Nestas parcelas, as espécies foram buscadas ativamente por um mínimo de dois e um máximo de quatro pessoas. Cada observador registrou as espécies distanciando-se até 5 m do centro da parcela. Cada parcela foi amostrada duas vezes em período diurno e duas vezes em período noturno, com um intervalo máximo de oito dias entre cada amostragem (procura limitada por tempo – PLT = 850,9 horas). Nestas ocasiões, as parcelas foram lentamente percorridas e as espécies procuradas no chão e na vegetação, sendo registradas por encontro visual (Crump & Scott 1994) e por amostragem auditiva (Zimmerman 1994). Em cada parcela também foram instaladas armadilhas de interceptação com funis duplos – AIF (double-ended funnel traps with drift fence) (Greenberg et al. 1994), contendo seis funis duplos ligados por uma cerca plástica guia em forma de Y, cada braço com 6 m de comprimento, 1 m de altura e enterrado no solo (esforço de AIF = 38.304 horas) (Figura 2d, e, f).

Para maximizar a independência de amostragem entre as localidades estudadas, todas as unidades amostrais (transectos e parcelas) foram distribuídas com uma distância mínima de 1 km entre as mesmas.

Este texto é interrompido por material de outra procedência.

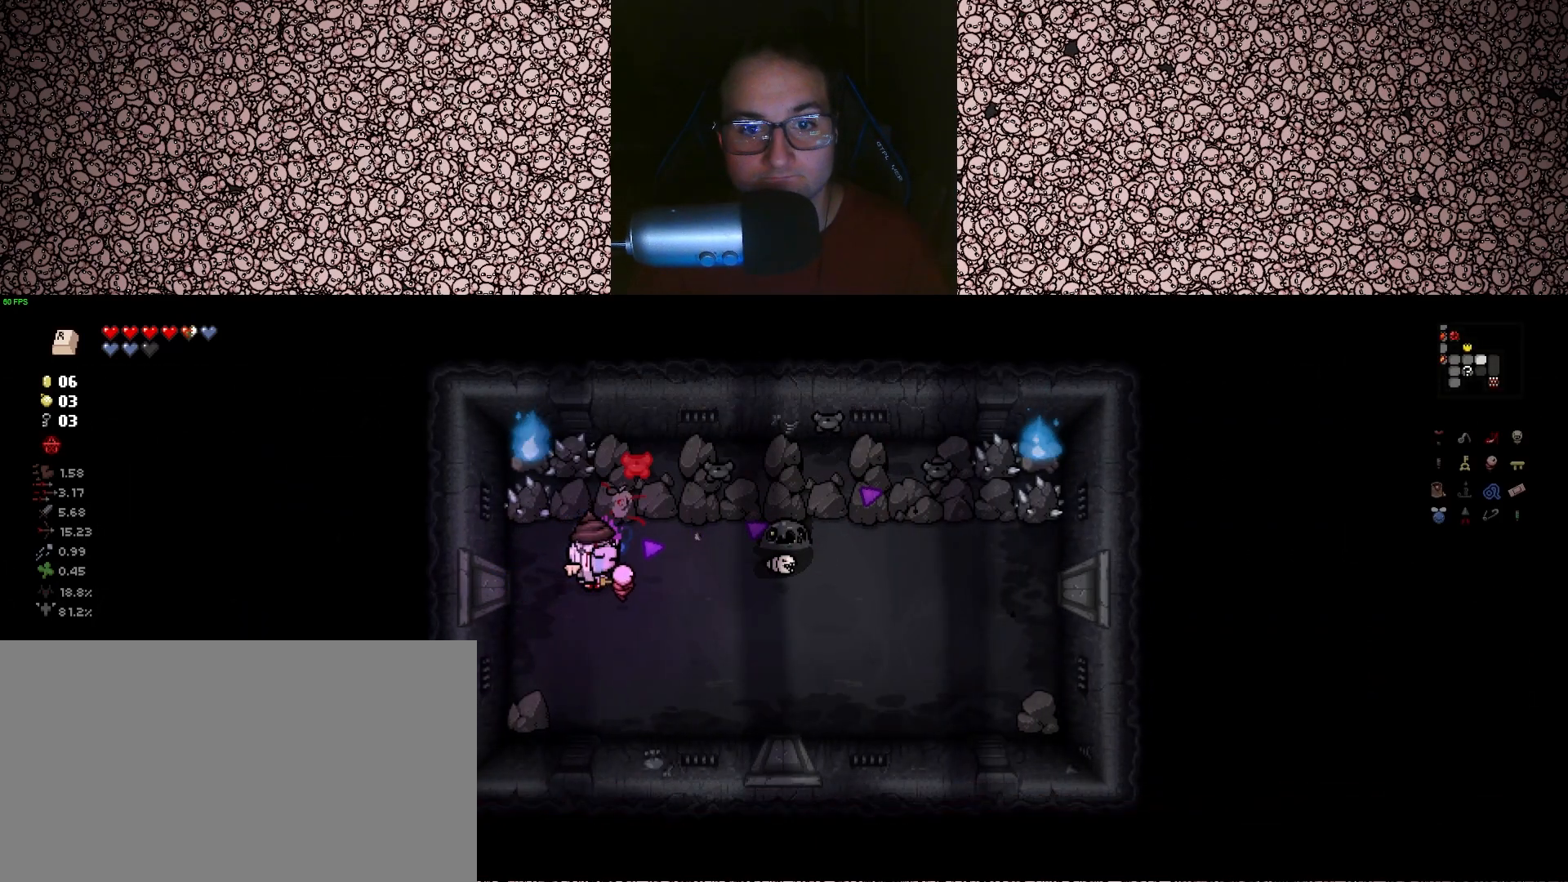
{"keys": ["d", "right", "s"], "events": [[133, "a", "down"], [133, "s", "down"], [400, "a", "up"], [467, "d", "down"]]}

O primeiro autor participou de todas as coletas e as espécies observadas fora das unidades amostrais foram contabilizadas como registros ocasionais. Espécimes testemunhos foram coletados (licenças de coleta IBAMA 02005.001919/0098 & 20059-1) e depositados na coleção de Anfíbios e Répteis do Instituto Nacional de Pesquisas da Amazônia (INPA) em Manaus, Amazonas - Brasil.

3. Análise de dados

A riqueza de anfíbios, lagartos e serpentes foi avaliada graficamente e por meio de curvas de rarefação, construídas por localidade amostrada e agrupando os dados para cada tipo de floresta. Essas curvas consideraram o número total de indivíduos em intervalos de confiança de 95%, a fim de padronizar o efeito dos diferentes métodos de coleta e estratégias de amostragem (Gotelli & Colwell 2001, Colwell 2004), utilizados em cada tipo de habitat nos dois períodos de estudo.

As curvas de rarefação foram graficamente comparadas com curvas de estimativa da riqueza local para cada grupo (sapos, lagartos e serpentes), também construídas por localidade e agrupando dados para cada tipo de floresta. Estas curvas de estimativa de riqueza representaram o valor médio obtido a partir de estimativas calculadas utilizando os quatro estimadores de riqueza baseados em abundância mais correntemente empregados (ACE, Chao 1, Jack 1 e Bootstrap) (ver Colwell 2004). O uso da média desses estimadores de riqueza minimiza variações no desempenho particular de estimadores, normalmente relacionadas às diferenças em diversidade, amostragem e equitabilidade das comunidades (O'Hara 2005). Todas as curvas de rarefação e de estimativa da riqueza local foram obtidas com o programa EstimateS v.7 (Colwell 2004), para tanto não contabilizamos os registros eventuais das espécies.

Resultados

Um total de 160 espécies e 5.561 indivíduos foi registrado neste estudo, entre os quais, espécies de anfíbios (Figura 3) e de répteis Squamata (Figura 4) pouco conhecidas para a região do baixo rio Purus. Deste total de espécies, 75 taxa foram anfíbios representados por 11 famílias de anuros e duas famílias de gimnofionas (Tabela 1); e 85 taxa foram répteis Squamata representados por nove famílias de lagartos e oito famílias de serpentes (Tabela 2).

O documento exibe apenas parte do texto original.